Duruşmaya verilen aranın ardından mahkeme heyeti ara kararını açıkladı. Yazar Kadri Gürsel'in tahliyesine karar veren mahkeme heyeti, gerekçesinde şunları belirtti: Sanık hakkındaki delillerin önemli ölçüde toplanmış olması, sanığın karartacağı bir delilin kendisi yönünden bulunmaması, sanığın icra ettiği görev çerçevesinde dinlenmeyen sanık ve tanık üzerinde baskı yapacağı yolunda kuvvetli şüphenin bulunmaması, bu aşamadan sonra tutukluluğun ölçüsüz bir tedbir olacağı ve aynı faydanın adli kontrolle sağlanacağı kabul edilerek tahliyesine karar verilmiştir.

Mahkeme diğer tutuklu sanıklar; Ahmet Şık, Murat Sabuncu, Akın Atalay, Emre İper ve Ahmet Kemal Aydoğdu'nun ise, “Kuvvetli suç şüphesinin varlığı, delillerin karartılabileceği" gerekçeleriyle tutukluluk hallerinin devamına karar verdi.
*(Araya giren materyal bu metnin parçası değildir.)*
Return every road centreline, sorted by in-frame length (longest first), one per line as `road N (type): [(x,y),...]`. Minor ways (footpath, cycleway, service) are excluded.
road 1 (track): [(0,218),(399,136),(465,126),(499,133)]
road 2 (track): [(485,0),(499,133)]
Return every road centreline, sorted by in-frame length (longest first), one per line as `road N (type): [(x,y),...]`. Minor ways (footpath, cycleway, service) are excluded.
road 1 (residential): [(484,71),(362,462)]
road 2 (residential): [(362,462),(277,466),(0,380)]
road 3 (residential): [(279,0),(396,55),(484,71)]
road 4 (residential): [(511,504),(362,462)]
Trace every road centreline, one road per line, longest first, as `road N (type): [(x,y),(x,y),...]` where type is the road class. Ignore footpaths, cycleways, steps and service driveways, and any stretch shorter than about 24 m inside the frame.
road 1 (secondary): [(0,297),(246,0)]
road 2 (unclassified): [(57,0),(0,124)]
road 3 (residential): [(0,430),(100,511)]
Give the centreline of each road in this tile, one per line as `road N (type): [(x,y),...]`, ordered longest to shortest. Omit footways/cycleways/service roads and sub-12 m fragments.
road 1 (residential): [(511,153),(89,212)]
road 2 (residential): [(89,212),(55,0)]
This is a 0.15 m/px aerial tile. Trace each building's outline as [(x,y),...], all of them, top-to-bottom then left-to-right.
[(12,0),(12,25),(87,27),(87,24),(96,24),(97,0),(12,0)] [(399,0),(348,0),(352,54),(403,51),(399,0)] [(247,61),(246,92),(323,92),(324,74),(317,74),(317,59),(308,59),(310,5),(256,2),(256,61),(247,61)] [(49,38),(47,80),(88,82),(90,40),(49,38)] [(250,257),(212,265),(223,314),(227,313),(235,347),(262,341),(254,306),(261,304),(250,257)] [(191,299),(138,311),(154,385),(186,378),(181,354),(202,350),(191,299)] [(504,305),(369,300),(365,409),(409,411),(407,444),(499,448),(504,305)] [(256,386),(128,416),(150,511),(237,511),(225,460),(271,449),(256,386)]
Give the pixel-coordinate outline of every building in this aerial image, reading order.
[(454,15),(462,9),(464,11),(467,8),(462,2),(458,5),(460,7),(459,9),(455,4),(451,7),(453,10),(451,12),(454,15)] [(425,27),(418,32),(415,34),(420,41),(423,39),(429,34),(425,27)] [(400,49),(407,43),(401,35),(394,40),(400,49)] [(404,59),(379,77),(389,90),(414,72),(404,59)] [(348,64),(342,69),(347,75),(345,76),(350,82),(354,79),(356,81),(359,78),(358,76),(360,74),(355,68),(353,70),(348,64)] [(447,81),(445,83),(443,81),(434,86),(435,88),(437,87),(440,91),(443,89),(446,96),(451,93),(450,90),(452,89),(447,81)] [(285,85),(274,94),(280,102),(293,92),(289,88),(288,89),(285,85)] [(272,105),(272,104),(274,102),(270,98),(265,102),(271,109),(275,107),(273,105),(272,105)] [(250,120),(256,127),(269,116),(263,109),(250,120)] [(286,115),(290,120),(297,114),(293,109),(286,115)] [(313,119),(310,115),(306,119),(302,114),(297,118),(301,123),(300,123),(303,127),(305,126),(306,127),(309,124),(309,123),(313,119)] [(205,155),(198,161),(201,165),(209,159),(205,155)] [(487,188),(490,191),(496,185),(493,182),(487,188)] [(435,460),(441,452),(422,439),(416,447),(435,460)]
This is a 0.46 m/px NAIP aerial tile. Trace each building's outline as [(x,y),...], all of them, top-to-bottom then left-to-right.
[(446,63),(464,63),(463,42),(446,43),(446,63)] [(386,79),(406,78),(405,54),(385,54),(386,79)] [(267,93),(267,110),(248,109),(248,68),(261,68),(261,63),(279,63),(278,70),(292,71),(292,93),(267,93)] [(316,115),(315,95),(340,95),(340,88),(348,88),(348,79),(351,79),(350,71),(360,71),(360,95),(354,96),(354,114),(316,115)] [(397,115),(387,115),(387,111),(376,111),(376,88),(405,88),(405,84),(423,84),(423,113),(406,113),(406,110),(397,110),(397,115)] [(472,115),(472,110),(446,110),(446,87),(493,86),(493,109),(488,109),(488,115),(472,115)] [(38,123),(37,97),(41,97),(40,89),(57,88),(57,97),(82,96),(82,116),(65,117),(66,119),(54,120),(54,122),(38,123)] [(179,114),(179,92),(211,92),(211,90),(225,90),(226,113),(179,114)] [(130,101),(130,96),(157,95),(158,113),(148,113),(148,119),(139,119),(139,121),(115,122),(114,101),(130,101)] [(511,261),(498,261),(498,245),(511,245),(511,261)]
Duruşma 31 Ekim'e ertelendi.

Mahkeme ayrıca, davanın devam ettiği sırada savcılığın görüşünü mahkeme kararıymış gibi gösterdiği belirtilen iki gazetenin sorumluları hakkında basın bürosu savcılığına suç duyurusunda bulunulduğunu açıkladı.

SEVİNİLECEK BİR DURUM YOK

Cumhuriyet Gazetesi'nin yazar ve yöneticilerinin yargılandığı davada tahliyesine karar verilen gazetenin yayın danışmanı ve yazarı olan Kadri Gürsel Silivri Cezaevi'nden ayrıldı. Gürsel'i cezaevi önünde ailesi, yakınları, çalışma arkadaşları ve CHP Milletvekili Mahmut Tanal'ın da bulunduğu kalabalık bir grup karşıladı.
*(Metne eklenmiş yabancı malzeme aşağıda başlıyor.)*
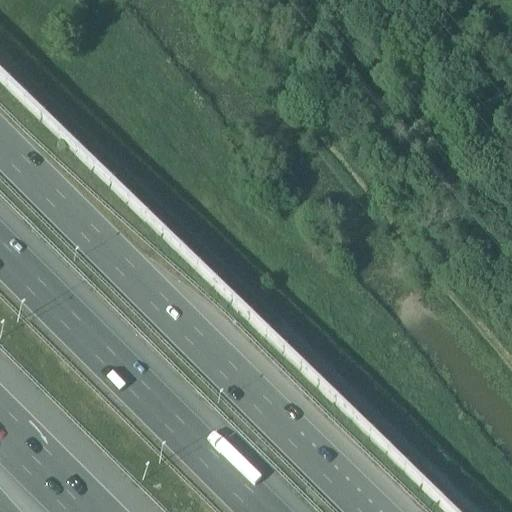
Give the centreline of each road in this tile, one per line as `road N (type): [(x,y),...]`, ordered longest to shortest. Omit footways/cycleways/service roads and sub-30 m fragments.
road 1 (motorway): [(369,511),(0,146)]
road 2 (motorway): [(259,511),(0,254)]
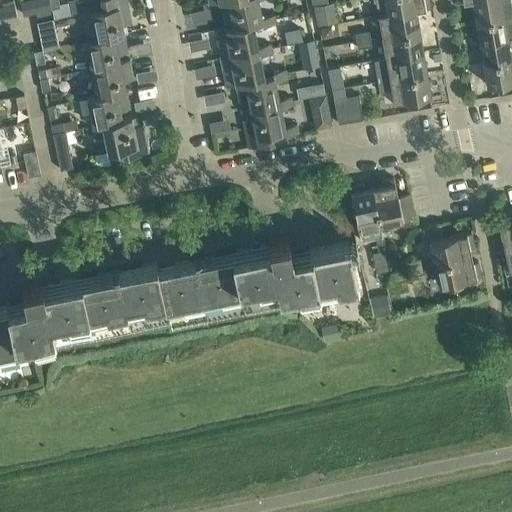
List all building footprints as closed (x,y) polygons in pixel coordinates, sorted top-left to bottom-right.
[(57,0),(28,0),(20,2),(22,14),(31,13),(35,12),(36,16),(51,13),(50,9),(59,7),(57,0)] [(78,0),(77,0),(85,40),(94,38),(95,39),(124,33),(122,24),(131,22),(126,0),(78,0)] [(219,10),(223,29),(253,22),(254,23),(262,21),(263,26),(276,23),(274,14),(261,17),(258,0),(227,0),(229,8),(219,10)] [(387,13),(414,8),(414,9),(429,7),(427,0),(372,0),(373,0),(375,1),(377,13),(386,12),(387,13)] [(471,0),(475,20),(511,13),(509,0),(471,0)] [(333,2),(313,5),(316,23),(336,20),(333,2)] [(0,5),(0,19),(17,16),(14,3),(0,5)] [(414,8),(387,13),(386,12),(377,13),(381,36),(418,29),(414,9),(414,8)] [(479,41),(511,35),(511,13),(475,20),(479,41)] [(52,18),(37,21),(39,33),(55,30),(52,18)] [(220,59),(229,57),(229,56),(259,50),(260,55),(273,53),(271,44),(258,46),(254,23),(253,22),(223,29),(225,37),(216,38),(220,59)] [(332,24),(321,26),(323,38),(330,36),(333,32),(332,24)] [(385,57),(422,51),(418,29),(381,36),(385,57)] [(356,40),(369,38),(368,30),(354,33),(356,40)] [(85,40),(90,68),(119,62),(120,61),(118,53),(127,51),(124,33),(95,39),(94,38),(85,40)] [(511,35),(479,41),(482,63),(511,57),(511,35)] [(369,38),(356,40),(357,48),(370,45),(369,38)] [(33,51),(36,64),(44,62),(42,49),(33,51)] [(225,86),(244,82),(264,78),(264,77),(260,55),(259,50),(229,56),(229,57),(231,65),(221,66),(225,86)] [(422,51),(385,57),(388,78),(425,72),(422,51)] [(315,52),(301,55),(304,69),(317,66),(315,52)] [(511,57),(482,63),(486,85),(511,80),(511,57)] [(97,95),(126,90),(124,80),(133,79),(129,59),(120,61),(119,62),(90,68),(95,95),(97,95)] [(338,65),(326,68),(330,88),(343,86),(338,65)] [(241,112),(250,110),(250,109),(279,103),(280,108),(292,106),(291,97),(278,100),(274,81),(287,78),(285,70),(272,72),(273,75),(264,77),(264,78),(244,82),(246,91),(237,92),(241,112)] [(425,72),(388,78),(392,101),(429,94),(425,72)] [(363,83),(377,80),(376,73),(361,75),(363,83)] [(39,78),(40,85),(41,91),(50,89),(48,76),(39,78)] [(377,80),(363,83),(364,90),(378,88),(377,80)] [(322,82),(312,84),(314,94),(324,92),(322,82)] [(343,86),(330,88),(333,98),(345,96),(343,86)] [(225,87),(206,91),(208,102),(228,98),(225,87)] [(87,96),(92,126),(102,124),(102,123),(121,119),(122,118),(120,110),(129,108),(126,90),(97,95),(95,95),(87,96)] [(23,94),(15,96),(17,108),(26,107),(23,94)] [(324,94),(309,97),(315,128),(330,125),(330,124),(324,94)] [(345,96),(333,98),(337,123),(362,119),(357,94),(345,96)] [(140,108),(157,104),(155,95),(138,98),(140,108)] [(46,105),(49,118),(57,116),(55,103),(46,105)] [(250,109),(250,110),(251,118),(242,120),(248,147),(273,142),(271,134),(284,131),(285,136),(298,134),(296,125),(284,127),(280,108),(279,103),(250,109)] [(216,131),(232,128),(230,115),(214,118),(216,131)] [(94,137),(104,135),(107,151),(121,149),(123,156),(148,152),(143,124),(133,126),(131,116),(122,118),(121,119),(102,123),(102,124),(92,126),(94,137)] [(72,167),(67,143),(64,131),(52,133),(54,146),(59,170),(72,167)] [(35,150),(22,152),(27,177),(40,174),(35,150)] [(372,187),(379,224),(414,216),(408,192),(396,195),(393,177),(378,181),(379,185),(372,187)] [(379,224),(372,187),(364,189),(363,184),(348,187),(357,229),(379,224)] [(503,247),(511,245),(511,221),(507,223),(494,226),(497,241),(502,240),(503,247)] [(434,262),(447,259),(470,254),(469,247),(473,246),(470,231),(429,240),(434,262)] [(0,306),(0,361),(19,357),(17,352),(34,348),(35,354),(54,350),(54,351),(168,328),(169,333),(284,310),(282,303),(299,299),(300,305),(359,293),(348,241),(291,252),(287,233),(267,237),(269,244),(157,267),(156,261),(42,285),(41,278),(21,282),(25,301),(0,306)] [(382,235),(374,237),(377,251),(385,249),(382,235)] [(503,270),(511,268),(511,245),(503,247),(505,254),(500,255),(503,270)] [(470,254),(447,259),(434,262),(438,284),(480,275),(477,260),(472,261),(470,254)] [(420,257),(406,260),(408,268),(422,265),(420,257)] [(423,272),(422,265),(408,268),(410,275),(423,272)] [(386,294),(368,298),(371,312),(372,315),(389,312),(389,309),(386,294)] [(325,324),(323,325),(324,334),(325,338),(328,337),(340,335),(337,322),(325,324)]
Kadri Gürsel tahliyesinin ardından basın mensuplarına yaptığı açıklamada, "Operasyon sırasında ve dava sürecinde bize verdikleri destekten ötürü herkese teşekkür ederim. Bize bir kez daha dayanışma nın ne kadar önemli olduğunu gösterdiler. Kamuoyu oluştuysa eğer bu sayede oluştu. Burda sevinilecek bir durum yok çünkü haksız yere mesnetsiz, asılsız suçlamalarla tutuklanan Cumhuriyet çalışanları söz konusu. Bu arkadaşlarımızın özgürlükleri ellerinden alındı" dedi.

Gürsel sözlerine şöyle devam etti: "Cumhuriyet davasının her celsesi tarihsel nitelikte oldu. Gerek yapılan savunmalar gerekse de iddia makamının iddialarının içinin ne kadar boş olduğunun gösterilmesi bakımından  ve gazetecilğin dirayetle savunulduğunun da göstermesi bakımından tarihsel nitelikteydi. Ama bugünkü celse fantastik özellikler taşıdı. Tanıklar açısından ben böyle nitelendiriyorum. Yargı kararları yargı tarafından açıklanmadan önce çeşitli gazetelere internet sitelerine servis ediliyor.  Bu en başta yargının bağımsızlığını gölge altında bırakan bir durum. Buna son verilmeli. Her gazeteci yazmaya devam etmek ister şartlar müsaitse ben de yazmaya devam edeceğim"  

Eşi Nazire Kalkan Gürsel de,  buruk bir sevinç yaşadığını söyleyerek, "İçerdeki ve dışardaki bütün arkadaşlarım için ben bugün şunu söylüyorum, Adalet yerini buldu diyemem. Çünkü adalet yerini buldu diyecek bir dava değil bu" dedi. Kadri Gürsel ve onu karşılamaya gelenler Silivri Cezaevi önünde fotoğraf çektirdikten sonra cezaevinden ayrıldı.